Indicateur Définition Signal positif
Taux de déclaration Nombre d’événements signalés / 1 000 journées d’hébergement Progression régulière
Part des « presque-accidents » % de déclarations sans dommage réel > 80 % dans les établissements matures
Délai de traitement Temps moyen entre signalement et retour < 30 jours

L’EHPAD Les Résidences du Parc, en Loire-Atlantique, est passé de 2,1 déclarations pour 1 000 journées en 2022 à 6,8 en 2023, sans augmentation des accidents avérés. Cette progression traduit une meilleure détection, non une dégradation.

❓ Question fréquente — La culture non-punitive exonère-t-elle de toute responsabilité pénale ?
Non. La responsabilité pénale reste engagée en cas de faute d’imprudence ayant causé un dommage. Le droit à l’erreur protège les professionnels de bonne foi, pas les comportements gravement négligents. Cette distinction doit être clairement enseignée en formation.

Conseil opérationnel : Intégrez des simulations d’incidents dans vos formations. Ces exercices pratiques, animés par des formateurs externes, ancrent les outils dans des situations réelles et accélèrent l’appropriation culturelle.


Quand prévenir remplace guérir : vers une sécurité proactive et durable

Les retours d’expérience convergent vers une même conclusion : le droit à l’erreur produit des résultats mesurables et rapides.

L’EHPAD Public Autonomie d’Auxerre, avec ses 47 déclarations trimestrielles contre 12 avant la mise en œuvre du dispositif, observe une diminution de 40 % des événements indésirables graves liés à la médication en moins de trois ans. Ce chiffre, cohérent avec les données d’autres établissements pionniers, illustre la puissance d’un changement culturel structuré.

Mais les bénéfices dépassent le seul cadre médicamenteux.

La culture non-punitive améliore globalement le climat de travail et renforce la cohésion des équipes. Les professionnels osent poser des questions sans craindre de paraître incompétents.

Dans un secteur confronté à une crise structurelle de recrutement, cet impact sur le bien-être au travail prend une dimension stratégique. Un EHPAD où les soignants se sentent soutenus retient mieux ses talents.

Les perspectives d’évolution sont prometteuses sur plusieurs fronts :

  • Extension aux risques de chute : analyser les « presque-chutes » pour corriger les facteurs environnementaux avant l’accident
  • Partage inter-établissements : un système national de diffusion anonymisée des déclarations permettrait d’identifier des problématiques communes à l’échelle territoriale
  • Intégration dans la formation initiale : l’inscription des contenus liés à la culture de sécurité dans les référentiels IFAS et IFSI constitue un levier de généralisation à long terme

L’approche proactive représente l’horizon ultime. Au-delà de l’analyse des incidents survenus, les équipes formées apprennent à détecter les signaux faibles annonciateurs de dysfonctionnements. Cette démarche prédictive réduit la survenue d’événements indésirables avant qu’ils ne se produisent.

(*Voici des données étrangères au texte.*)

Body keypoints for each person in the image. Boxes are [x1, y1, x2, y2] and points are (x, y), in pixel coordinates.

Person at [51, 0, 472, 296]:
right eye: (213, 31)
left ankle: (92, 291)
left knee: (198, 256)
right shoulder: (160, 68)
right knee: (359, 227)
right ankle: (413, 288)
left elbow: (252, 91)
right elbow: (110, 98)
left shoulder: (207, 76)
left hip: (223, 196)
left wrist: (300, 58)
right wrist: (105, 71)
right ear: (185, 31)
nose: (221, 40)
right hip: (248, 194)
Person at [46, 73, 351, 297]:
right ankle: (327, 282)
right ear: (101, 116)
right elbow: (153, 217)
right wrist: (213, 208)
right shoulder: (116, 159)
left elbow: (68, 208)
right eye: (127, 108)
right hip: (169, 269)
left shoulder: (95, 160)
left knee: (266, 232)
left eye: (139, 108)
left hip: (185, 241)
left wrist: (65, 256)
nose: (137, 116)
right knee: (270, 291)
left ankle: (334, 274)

L’investissement initial — formation, outils numériques, accompagnement par des consultants spécialisés (entre 15 000 et 25 000 euros selon la taille de l’établissement) — est rapidement compensé par la réduction des incidents graves, des hospitalisations évitables et des contentieux.

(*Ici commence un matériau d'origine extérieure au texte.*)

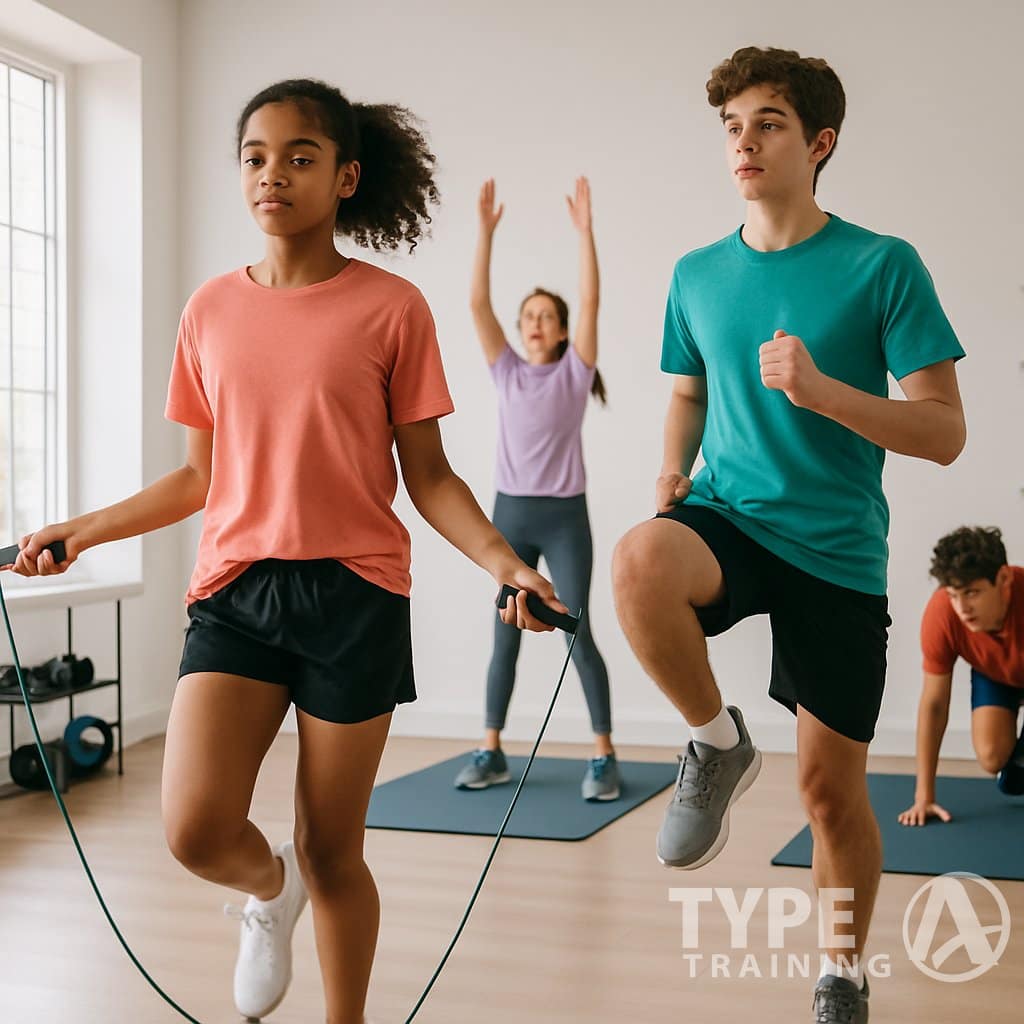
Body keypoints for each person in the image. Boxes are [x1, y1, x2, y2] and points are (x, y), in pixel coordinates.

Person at [7, 79, 564, 1024]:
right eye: (256, 157)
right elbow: (198, 478)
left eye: (300, 157)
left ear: (346, 176)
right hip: (234, 591)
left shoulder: (394, 308)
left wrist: (507, 563)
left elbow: (429, 477)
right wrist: (82, 528)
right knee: (193, 828)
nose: (273, 175)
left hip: (357, 597)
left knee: (335, 848)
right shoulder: (210, 311)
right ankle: (269, 894)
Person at [611, 46, 966, 1023]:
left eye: (765, 123)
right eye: (730, 125)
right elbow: (687, 392)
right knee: (640, 555)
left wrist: (821, 392)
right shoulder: (695, 273)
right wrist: (669, 465)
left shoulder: (881, 264)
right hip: (728, 511)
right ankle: (713, 742)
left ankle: (841, 974)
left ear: (818, 142)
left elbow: (943, 430)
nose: (742, 142)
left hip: (837, 549)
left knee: (828, 793)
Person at [455, 177, 618, 802]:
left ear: (561, 331)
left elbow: (592, 297)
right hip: (509, 519)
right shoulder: (507, 371)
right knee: (505, 635)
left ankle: (602, 754)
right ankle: (491, 747)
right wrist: (486, 234)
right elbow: (476, 304)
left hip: (564, 519)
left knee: (578, 630)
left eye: (546, 317)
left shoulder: (576, 372)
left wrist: (584, 232)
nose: (534, 324)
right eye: (528, 317)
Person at [899, 526, 1024, 826]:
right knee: (992, 756)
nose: (962, 608)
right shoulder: (944, 613)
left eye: (972, 593)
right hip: (997, 673)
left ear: (1003, 579)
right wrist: (923, 797)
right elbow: (934, 705)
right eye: (954, 594)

Conseil opérationnel : Calculez dès maintenant le coût moyen d’un incident grave dans votre établissement (hospitalisation, substitution de personnel, procédure). Comparez-le au coût d’un dispositif de déclaration structuré. L’arbitrage devient évident.


Mini-FAQ

Le RGPD s’applique-t-il aux signalements d’événements indésirables en EHPAD ?
Oui. Les déclarations contenant des données de santé sont soumises au RGPD. L’établissement doit désigner un délégué à la protection des données et tenir un registre des traitements spécifique à ces signalements.

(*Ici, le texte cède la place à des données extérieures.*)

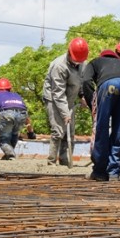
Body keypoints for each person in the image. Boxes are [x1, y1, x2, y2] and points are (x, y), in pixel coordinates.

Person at [81, 40, 120, 181]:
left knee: (102, 129)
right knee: (119, 132)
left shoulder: (95, 62)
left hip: (108, 85)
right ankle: (114, 173)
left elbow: (86, 81)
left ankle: (99, 172)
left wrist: (92, 103)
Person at [42, 37, 89, 166]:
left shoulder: (82, 63)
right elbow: (58, 92)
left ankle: (65, 160)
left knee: (70, 131)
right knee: (58, 130)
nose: (78, 62)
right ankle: (51, 161)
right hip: (53, 98)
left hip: (69, 99)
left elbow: (81, 82)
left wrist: (82, 96)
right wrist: (64, 113)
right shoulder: (59, 66)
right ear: (69, 52)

Combien de temps faut-il pour observer des résultats concrets ?
Les premières évolutions — augmentation des déclarations, amélioration du climat d’équipe — sont visibles dès les 3 premiers mois. Les résultats sur la réduction des incidents graves se mesurent généralement après 12 à 18 mois de mise en œuvre.

Un petit EHPAD peut-il mettre en place ce dispositif sans budget dédié ?
Oui, à condition de prioriser les actions à faible coût : charte de non-punition, formulaire numérique simple sur smartphone, réunion mensuelle de la commission. L’essentiel est culturel avant d’être financier.